Instructions for the task> Through to the final line, write out the records below exactly, omitting any images they contain.

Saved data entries

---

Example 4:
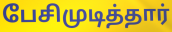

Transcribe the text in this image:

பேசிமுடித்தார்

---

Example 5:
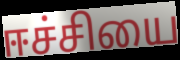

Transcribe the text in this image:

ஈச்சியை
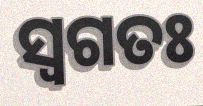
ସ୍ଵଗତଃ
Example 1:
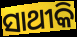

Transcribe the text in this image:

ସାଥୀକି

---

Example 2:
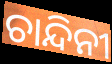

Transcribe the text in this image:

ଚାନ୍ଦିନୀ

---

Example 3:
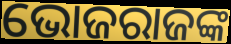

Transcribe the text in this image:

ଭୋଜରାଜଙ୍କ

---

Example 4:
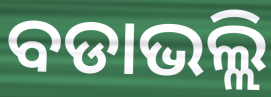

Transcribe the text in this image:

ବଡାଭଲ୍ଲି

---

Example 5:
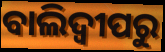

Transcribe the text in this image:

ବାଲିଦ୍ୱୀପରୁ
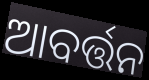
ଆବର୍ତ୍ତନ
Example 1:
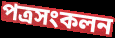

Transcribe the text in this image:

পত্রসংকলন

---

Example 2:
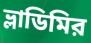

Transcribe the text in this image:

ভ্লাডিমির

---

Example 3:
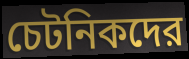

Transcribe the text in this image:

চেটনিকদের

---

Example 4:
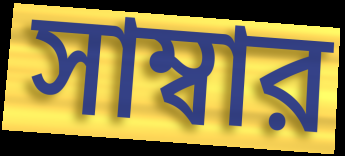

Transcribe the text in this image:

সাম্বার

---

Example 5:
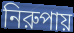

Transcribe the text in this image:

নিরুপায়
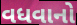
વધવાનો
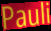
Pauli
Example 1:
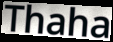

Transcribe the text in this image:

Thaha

Task solution>
---

Example 4:

Transcribe the text in this image:

பேசிமுடித்தார்

---

Example 5:

Transcribe the text in this image:

ஈச்சியை
ସ୍ଵଗତଃ
Example 1:

Transcribe the text in this image:

ସାଥୀକି

---

Example 2:

Transcribe the text in this image:

ଚାନ୍ଦିନୀ

---

Example 3:

Transcribe the text in this image:

ଭୋଜରାଜଙ୍କ

---

Example 4:

Transcribe the text in this image:

ବଡାଭଲ୍ଲି

---

Example 5:

Transcribe the text in this image:

ବାଲିଦ୍ୱୀପରୁ
ଆବର୍ତ୍ତନ
Example 1:

Transcribe the text in this image:

পত্রসংকলন

---

Example 2:

Transcribe the text in this image:

ভ্লাডিমির

---

Example 3:

Transcribe the text in this image:

চেটনিকদের

---

Example 4:

Transcribe the text in this image:

সাম্বার

---

Example 5:

Transcribe the text in this image:

নিরুপায়
વધવાનો
Pauli
Example 1:

Transcribe the text in this image:

Thaha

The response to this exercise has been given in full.